• What is needed
Only the lines from the line containing "junio 9, 2025" to the end of the records, both included, belong in the answer, copied exactly.

=== Begin Enclosure ===

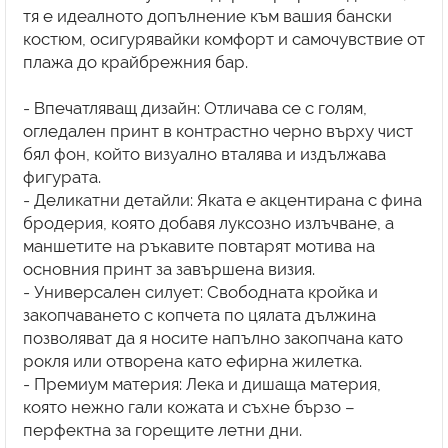
тя е идеалното допълнение към вашия бански
костюм, осигурявайки комфорт и самочувствие от
плажа до крайбрежния бар.
- Впечатляващ дизайн: Отличава се с голям,
огледален принт в контрастно черно върху чист
бял фон, който визуално вталява и издължава
фигурата.
- Деликатни детайли: Яката е акцентирана с фина
бродерия, която добавя луксозно излъчване, а
маншетите на ръкавите повтарят мотива на
основния принт за завършена визия.
- Универсален силует: Свободната кройка и
закопчаването с копчета по цялата дължина
позволяват да я носите напълно закопчана като
рокля или отворена като ефирна жилетка.
- Премиум материя: Лека и дишаща материя,
която нежно гали кожата и съхне бързо –
перфектна за горещите летни дни.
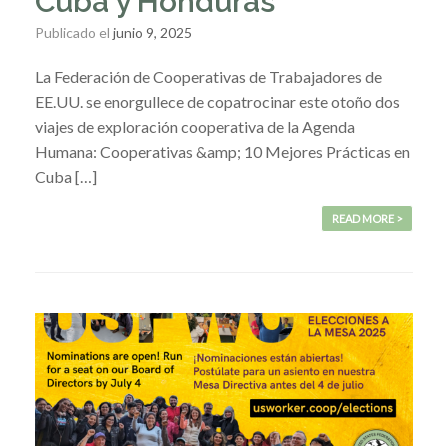
Cuba y Honduras
Publicado el
junio 9, 2025
La Federación de Cooperativas de Trabajadores de
EE.UU. se enorgullece de copatrocinar este otoño dos
viajes de exploración cooperativa de la Agenda
Humana: Cooperativas &amp; 10 Mejores Prácticas en
Cuba […]
READ MORE >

=== End Enclosure ===

• Solved problem
junio 9, 2025
La Federación de Cooperativas de Trabajadores de
EE.UU. se enorgullece de copatrocinar este otoño dos
viajes de exploración cooperativa de la Agenda
Humana: Cooperativas &amp; 10 Mejores Prácticas en
Cuba […]
READ MORE >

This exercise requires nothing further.